Please read this section to ensure you understand conditions for use of this guide and what policies to follow.

See the Twitter Policies page for use of Twitter. Read on below for terms of use for this guide.

Note that Tweepy and Twitter API are subject to change, so this guide may not always be up to date or work with newer versions. If anything is inaccurate or not up to date, see the contributing guide in the repo and a submit a Pull Request.

While a best effort is made to keep this guide accurate and reflect the APIs and policies at the current time, this guide only provides recommendations and some useful info.

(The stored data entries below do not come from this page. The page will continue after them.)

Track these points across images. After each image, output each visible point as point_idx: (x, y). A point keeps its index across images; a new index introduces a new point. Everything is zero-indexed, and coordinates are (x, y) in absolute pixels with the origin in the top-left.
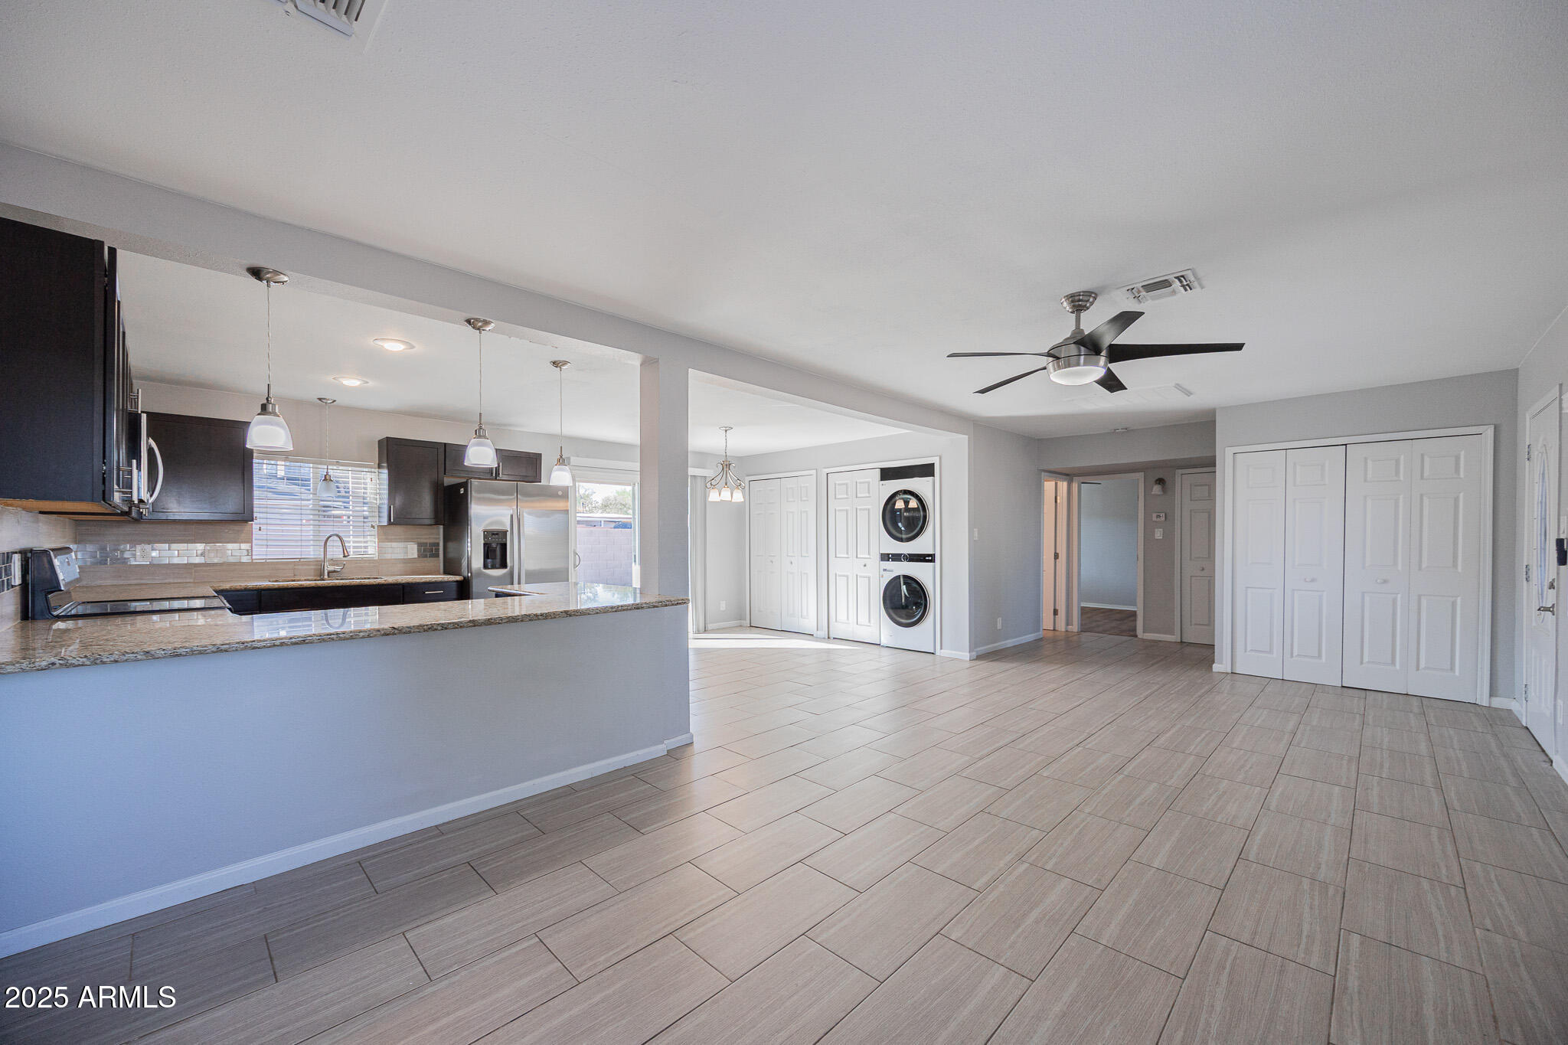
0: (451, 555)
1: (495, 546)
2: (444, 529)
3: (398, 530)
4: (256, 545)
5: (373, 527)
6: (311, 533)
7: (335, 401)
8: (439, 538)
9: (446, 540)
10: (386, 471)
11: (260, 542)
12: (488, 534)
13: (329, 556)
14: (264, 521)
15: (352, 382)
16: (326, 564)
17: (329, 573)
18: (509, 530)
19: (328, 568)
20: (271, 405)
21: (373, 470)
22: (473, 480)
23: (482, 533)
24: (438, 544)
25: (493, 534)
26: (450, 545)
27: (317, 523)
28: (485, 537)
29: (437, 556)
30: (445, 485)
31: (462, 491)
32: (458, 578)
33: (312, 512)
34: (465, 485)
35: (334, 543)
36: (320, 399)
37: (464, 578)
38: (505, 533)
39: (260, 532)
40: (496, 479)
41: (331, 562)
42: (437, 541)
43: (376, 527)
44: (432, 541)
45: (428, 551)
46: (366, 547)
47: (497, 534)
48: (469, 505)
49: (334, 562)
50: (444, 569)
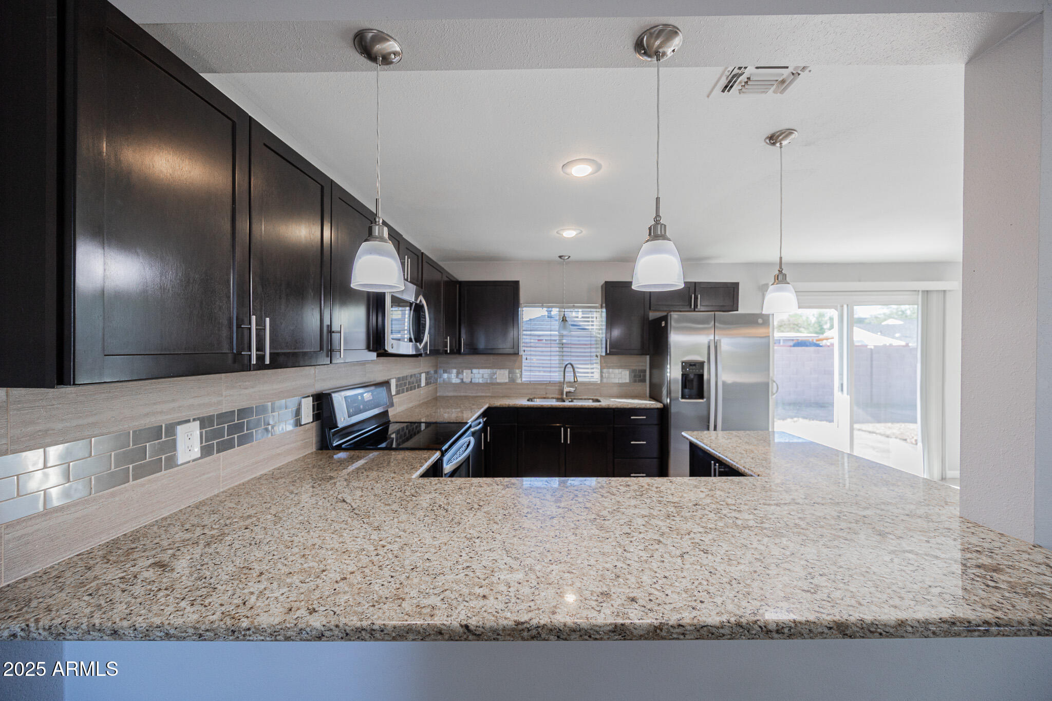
0: (655, 381)
1: (692, 377)
2: (650, 358)
3: (614, 358)
4: (525, 370)
5: (597, 356)
6: (557, 362)
7: (569, 257)
8: (646, 366)
9: (652, 367)
10: (604, 310)
11: (527, 368)
12: (686, 365)
13: (566, 380)
14: (529, 353)
15: (569, 234)
16: (565, 386)
17: (567, 393)
18: (706, 361)
19: (566, 389)
20: (377, 227)
21: (598, 310)
22: (672, 313)
23: (681, 364)
24: (645, 371)
25: (691, 365)
26: (655, 372)
27: (561, 354)
28: (683, 368)
29: (644, 381)
30: (650, 319)
31: (663, 324)
32: (659, 405)
33: (558, 345)
34: (665, 318)
35: (569, 369)
36: (560, 257)
37: (664, 405)
38: (702, 364)
39: (527, 361)
40: (694, 311)
41: (569, 384)
42: (643, 368)
43: (599, 357)
44: (641, 368)
45: (638, 377)
46: (592, 373)
47: (695, 365)
48: (669, 335)
49: (570, 384)
50: (650, 393)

This guide comes with no warranty or guarantee.

You are responsible for ensuring that you use Twitter and the API fairly and that you understand how it works. By using this guide, you take responsibility for your own actions and do not hold the contributors to this guide responsible.

Scraping a website or API is generally legal. Just make sure you are not abusing the servers, breaking Twitter's policies, trying to build a copy of Twitter or trying to sell the scraped data. I've seen services that sell Twitter data but I don't know if they are legal.

Note that there are limitations on how you present the data - you can provide details like tweet messages on your website but not the tweet IDs as well.